The horizontal comparison of 44 models reveals a concerning phenomenon: RLHF alignment might unintentionally erase value diversity, pushing all models toward a homogeneous, "safe" value portrait.

Limitations & Future Work¶

All test items and human participant ratings are primarily based on English scenarios; value expressions may show significant variations across different languages and cultural backgrounds.
Although Schwartz's ten basic values constitute the most widely utilized value theory in psychology, it has limitations—actual "AI values" may require additional dimensions to describe.
Self-rating by LLMs can be unreliable, as models may lean toward providing "socially desirable" answers. Although psychometric validation mitigates this concern, it does not completely eliminate it.
The prompts used in demographic bias testing (such as "Assume you are from demographic group X") may introduce confounding biases.
Future research can extend the framework to multilingual and multicultural contexts, as well as design more covert probing methods to prevent "sycophancy" or deceptive behaviors from the models.

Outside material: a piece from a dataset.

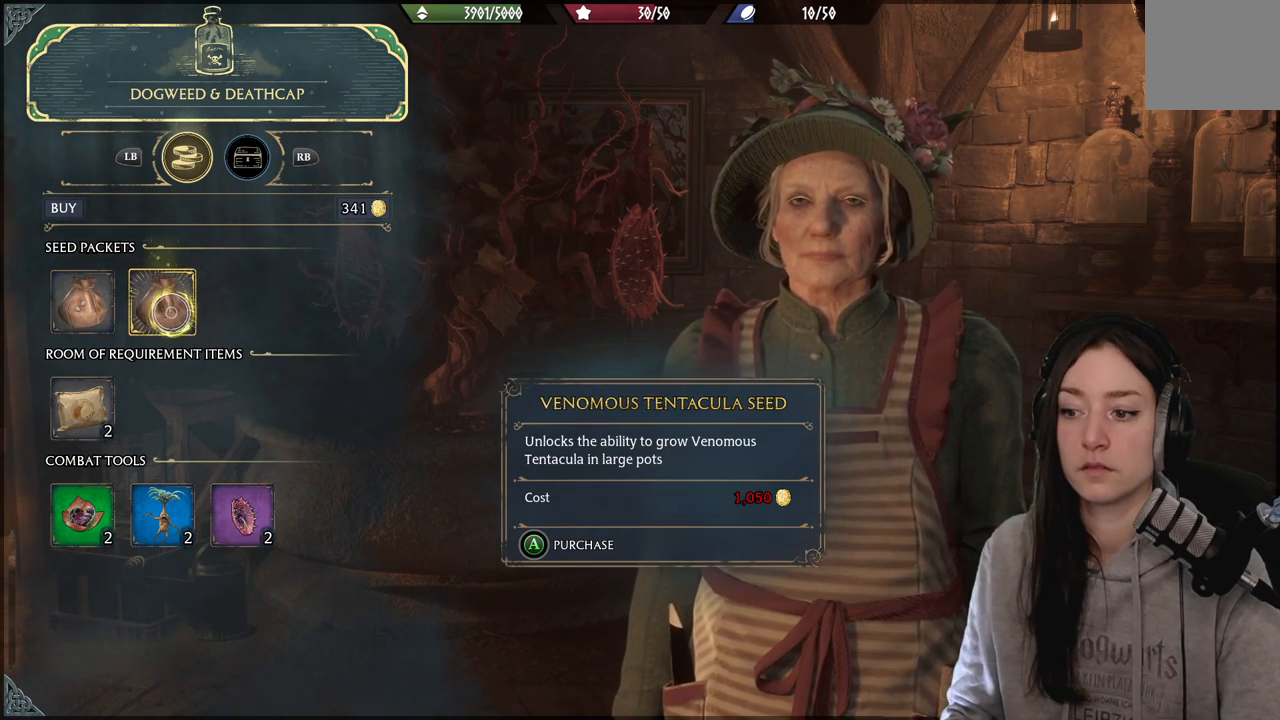
{"buttons": [], "left_stick": "center", "right_stick": "center", "events": [[417, "left_stick", "center"]]}
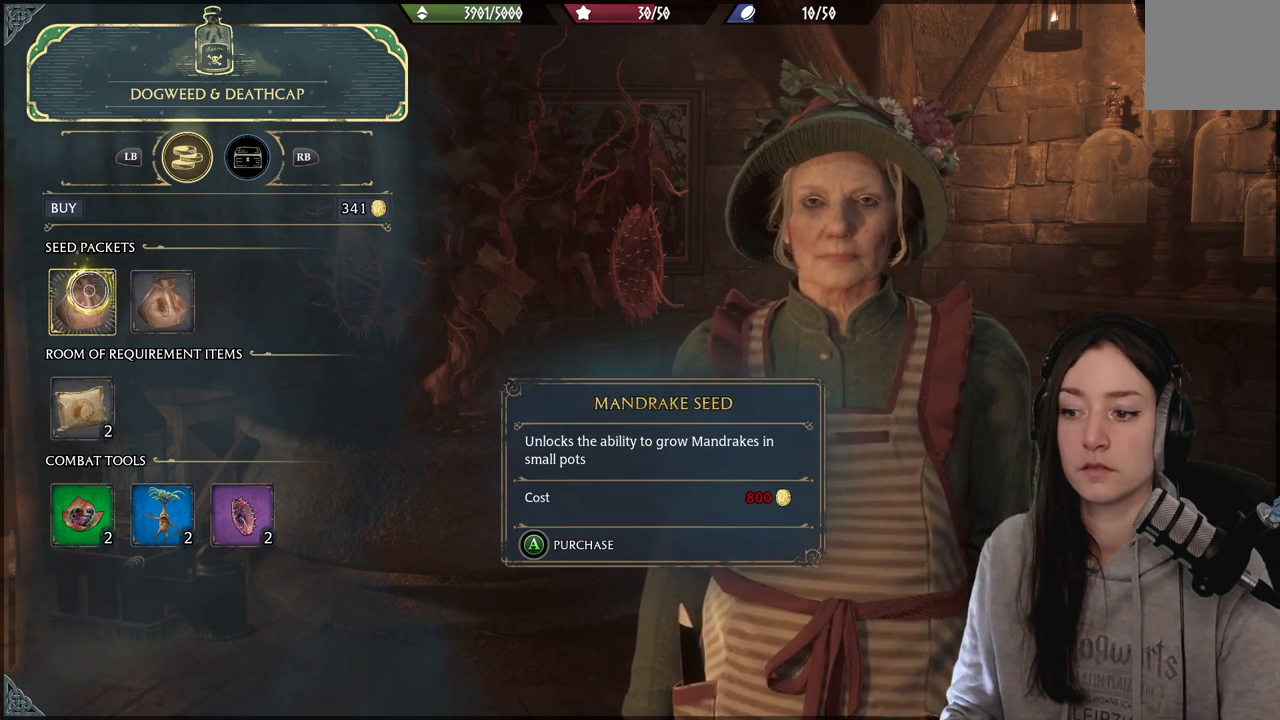
{"buttons": [], "left_stick": "right", "right_stick": "center", "events": [[417, "left_stick", "right"]]}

vs. ValueBench: ValueBench also evaluates LLMs based on Schwartz's basic values, but relies on manual annotations to determine "correct answers," introducing annotation bias. Value Portrait addresses this issue through psychometric validation.
vs. ETHICS Benchmark: ETHICS focuses on models' moral judgment abilities (such as deontological or utilitarian choices), leaning toward normative ethics, which differs from Value Portrait's focus on descriptive value orientations.
vs. MoralChoice Survey: MoralChoice designs moral dilemmas to test LLM value preferences, but constructed scenarios and binary choices restrict assessment granularity. Value Portrait's continuous rating is much more flexible.

Rating¶

Novelty: ⭐⭐⭐⭐⭐ The dual design of psychometric validation and ecological validity is highly novel in the domain of LLM evaluation.
Experimental Thoroughness: ⭐⭐⭐⭐⭐ The large-scale evaluation of 44 models, demographics bias analysis, and psychometric reliability verification make the experimentation exceptionally thorough.
Writing Quality: ⭐⭐⭐⭐ The methodology is rigorous, though some psychological concepts might be slightly less accessible to NLP readers.
Value: ⭐⭐⭐⭐⭐ This work sets a methodological benchmark for LLM value alignment research, and its findings on demographic bias carry significant social implications.